I have been to two Tracy's schools and one left me feeling exactly the way you did and the other offered me personal training sessions (1 per week 1 - 1 1/2 hrs long)  at $20  per session (scheduled ahead of time) and attend any group lessons I wanted to for free....  Unfortunaltely he had to close the school and move out of town due to some personal family issues.....  That feel just has to be right....never liked the word chemistry, but it does have to give you that "feeling" to make you want to stay.... :asian:


----------



## DeLamar.J (Jul 29, 2004)

cinciman said:
			
		

> I'm not trying to put the Tracy school down in any way, so please don't think I'm doing so.  I went in one Saturday and was offered a free lesson and thought I liked it, so I signed up and paid for one month.  To be honest, I didn't care too much for the personal sessions which were only 2 a month, if my memory serves me correctly.  After I found that out, I was kinda turned off.  I didn't feel that a couple personal training sessions each month was enough.  Maybe for some people, but not me.  I like "group" instruction with the instructor showing techniques and then the students practice through sparring with each other.  Tracy's school had class sessions throughout the week, but they were not what I expected a class session to be.  The class training sessions were led by a black belt student which stood up in front of the class going through many, many different Kata's from each belt.  On my first night, I was totally lost.  The student instructor did come back and show me what I was doing wrong which was nice.  The class sessions were really boring and intimidating especially for a first timer such as myself.  I would think the school would split off into different belt groups and work "in that groups belt range", or pair off into partners and work through sparring instruction, but that's not how it was at this particular school.  I guess the 2 personal sessions with the sensei each month was supposed to fulfill all the "personlization" requirments.....I dunno.  There was no sort of sparring at all.  And, from what I understood, this particular school didn't spar which bothered me.  I can't understand how a martial artist can "not spar" and be ready for the "real thing" out on the street.  Maybe I just didn't give this particular school enough of a chance or Tracy's Karate for that matter which could partly be my fault.  But, I just didn't feel like this school was for me--no chemistry.  Mostly, my dis-interest came from non sparring though.
> 
> The sensei/head instructor is Al Tracy's son, here in Cincinnati.  He was a really nice guy, but seemed a little too easy going for my taste.  Don't get me wrong, I don't wanna be beat on, but I want an instructor that is just a little intimdating while calming at the same time, if anyone knows what I mean.  Again, I in no way mean to say anything bad about the Tracy Karate system.  I just didn't think it was for me.  I paid for one month only to never return.  I found this JKD school here in Cinci and absolutely love the way they teach or just the JKD concepts, PERIOD.  The school teaches exactly how I want to be taught.  I knew this from the moment I walked into the door.....strange.  I now hope I can stay here in Cinci long enough to enjoy the school.

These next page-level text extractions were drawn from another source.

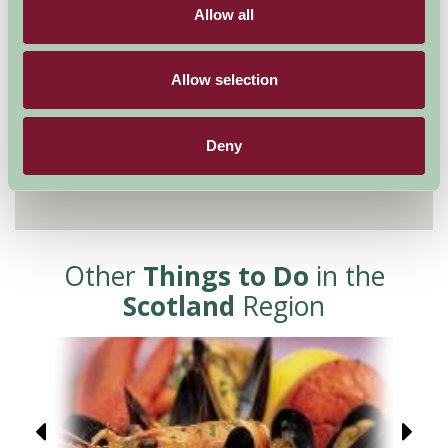
Allow all
Allow selection
Deny
Other
Things to Do
in the
Scotland
Region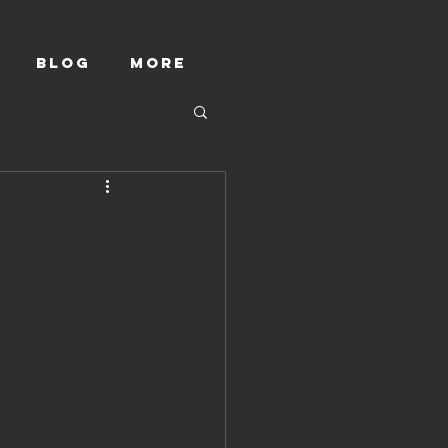
Blog
More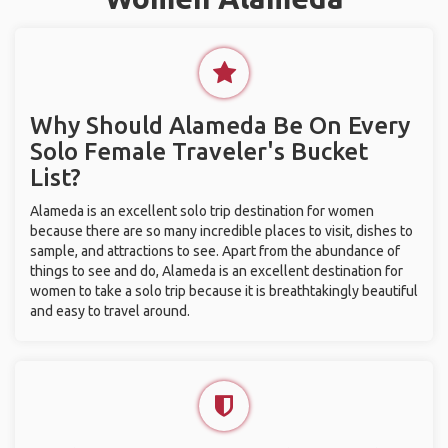
Why Should Alameda Be On Every
Solo Female Traveler's Bucket
List?
Alameda is an excellent solo trip destination for women
because there are so many incredible places to visit, dishes to
sample, and attractions to see. Apart from the abundance of
things to see and do, Alameda is an excellent destination for
women to take a solo trip because it is breathtakingly beautiful
and easy to travel around.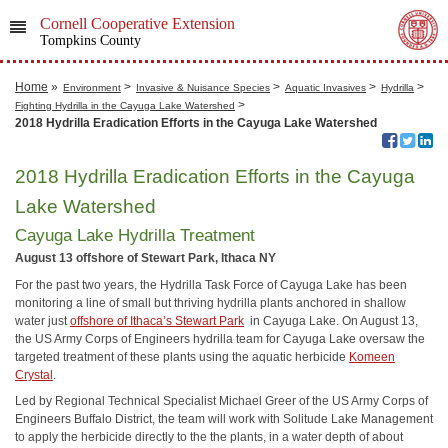
Cornell Cooperative Extension
Tompkins County
Home
»
>
>
>
>
Environment
Invasive & Nuisance Species
Aquatic Invasives
Hydrilla
>
Fighting Hydrilla in the Cayuga Lake Watershed
2018 Hydrilla Eradication Efforts in the Cayuga Lake Watershed
2018 Hydrilla Eradication Efforts in the Cayuga
Lake Watershed
Cayuga Lake Hydrilla Treatment
August 13 offshore of Stewart Park, Ithaca NY
For the past two years, the Hydrilla Task Force of Cayuga Lake has been
monitoring a line of small but thriving hydrilla plants anchored in shallow
water just
offshore of Ithaca’s Stewart Park
in Cayuga Lake. On August 13,
the US Army Corps of Engineers hydrilla team for Cayuga Lake oversaw the
targeted treatment of these plants using the aquatic herbicide
Komeen
Crystal
.
Led by Regional Technical Specialist Michael Greer of the US Army Corps of
Engineers Buffalo District, the team will work with Solitude Lake Management
to apply the herbicide directly to the the plants, in a water depth of about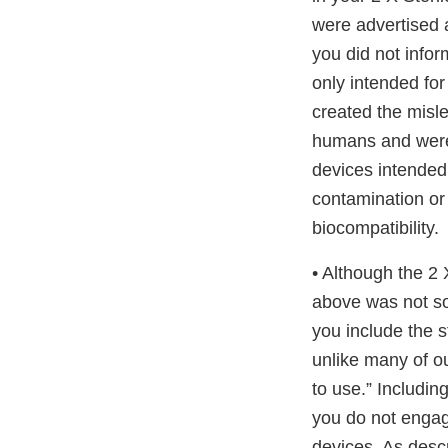
were advertised 
you did not info
only intended for
created the misl
humans and were 
devices intended 
contamination or a
biocompatibility.
• Although the 2
above was not so
you include the s
unlike many of o
to use.” Includin
you do not engag
devices. As desc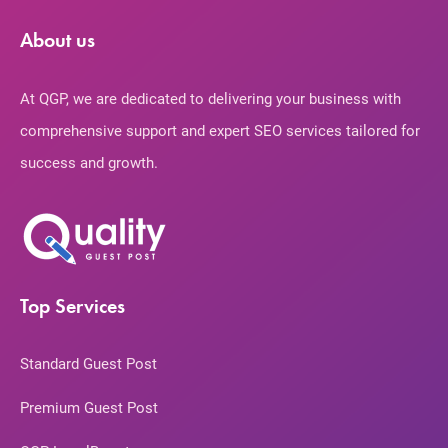
About us
At QGP, we are dedicated to delivering your business with
comprehensive support and expert SEO services tailored for
success and growth.
Top Services
Standard Guest Post
Premium Guest Post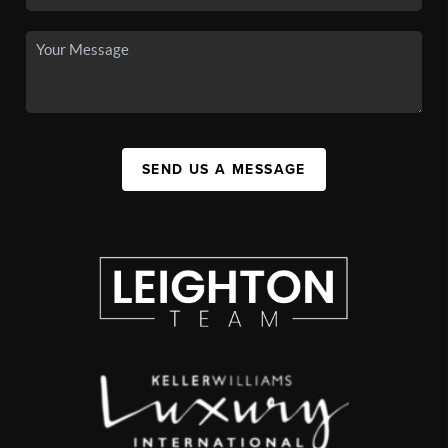
SEND US A MESSAGE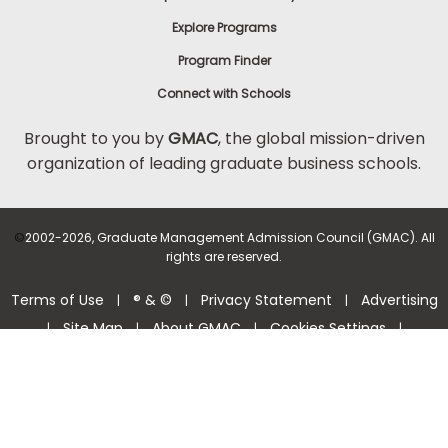
Explore Programs
Program Finder
Connect with Schools
Brought to you by
GMAC
, the global mission-driven
organization of leading graduate business schools.
©
2002-2026, Graduate Management Admission Council (GMAC). All
rights are reserved.
Terms of Use
® & ©
Privacy Statement
Advertising
|
|
|
Site Map
About GMAC
Cookies Settings
|
|
|
|
Consumer Health Data Privacy Policy
Help Center >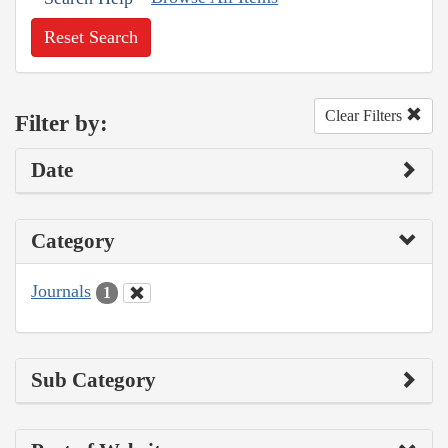
Reset Search
Clear Filters
Filter by:
Date
Category
Journals
1
Sub Category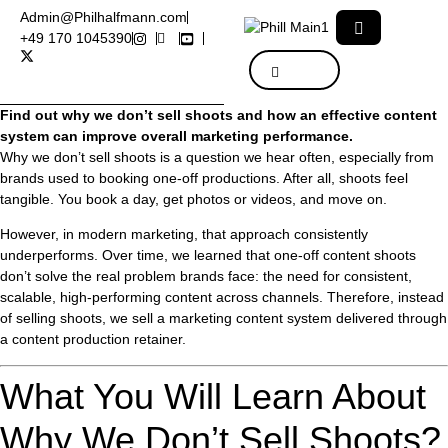
Admin@Philhalfmann.com
+49 170 1045390
Find out why we don’t sell shoots and how an effective content
system can improve overall marketing performance.
Why we don’t sell shoots is a question we hear often, especially from
brands used to booking one-off productions. After all, shoots feel
tangible. You book a day, get photos or videos, and move on.
However, in modern marketing, that approach consistently
underperforms. Over time, we learned that one-off content shoots
don’t solve the real problem brands face: the need for consistent,
scalable, high-performing content across channels. Therefore, instead
of selling shoots, we sell a marketing content system delivered through
a content production retainer.
What You Will Learn About
Why We Don’t Sell Shoots?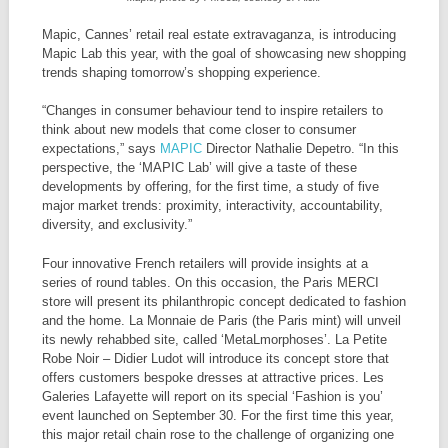
Mapic, Cannes’ retail real estate extravaganza, is introducing
Mapic Lab this year, with the goal of showcasing new shopping
trends shaping tomorrow’s shopping experience.
“Changes in consumer behaviour tend to inspire retailers to
think about new models that come closer to consumer
expectations,” says
MAPIC
Director Nathalie Depetro. “In this
perspective, the ‘MAPIC Lab’ will give a taste of these
developments by offering, for the first time, a study of five
major market trends: proximity, interactivity, accountability,
diversity, and exclusivity.”
Four innovative French retailers will provide insights at a
series of round tables. On this occasion, the Paris MERCI
store will present its philanthropic concept dedicated to fashion
and the home. La Monnaie de Paris (the Paris mint) will unveil
its newly rehabbed site, called ‘MetaLmorphoses’. La Petite
Robe Noir – Didier Ludot will introduce its concept store that
offers customers bespoke dresses at attractive prices. Les
Galeries Lafayette will report on its special ‘Fashion is you’
event launched on September 30. For the first time this year,
this major retail chain rose to the challenge of organizing one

HAHA, I wouldnt be surprised if your talking to tracy right now.


----------



## Flatlander (Jul 29, 2004)

what do you mean Delamar?


----------



## DeLamar.J (Jul 30, 2004)

flatlander said:
			
		

> what do you mean Delamar?


Just that you never know who you are talking to over the net, that could be tracy herself asking what he didnt like about her school. I dont know why that poped into my head, probly because she is from WV and tracys school is in OH. You just never know. Im just waiting for my instructor to spark up a conversation with me about something he read, that I posted on the net.


----------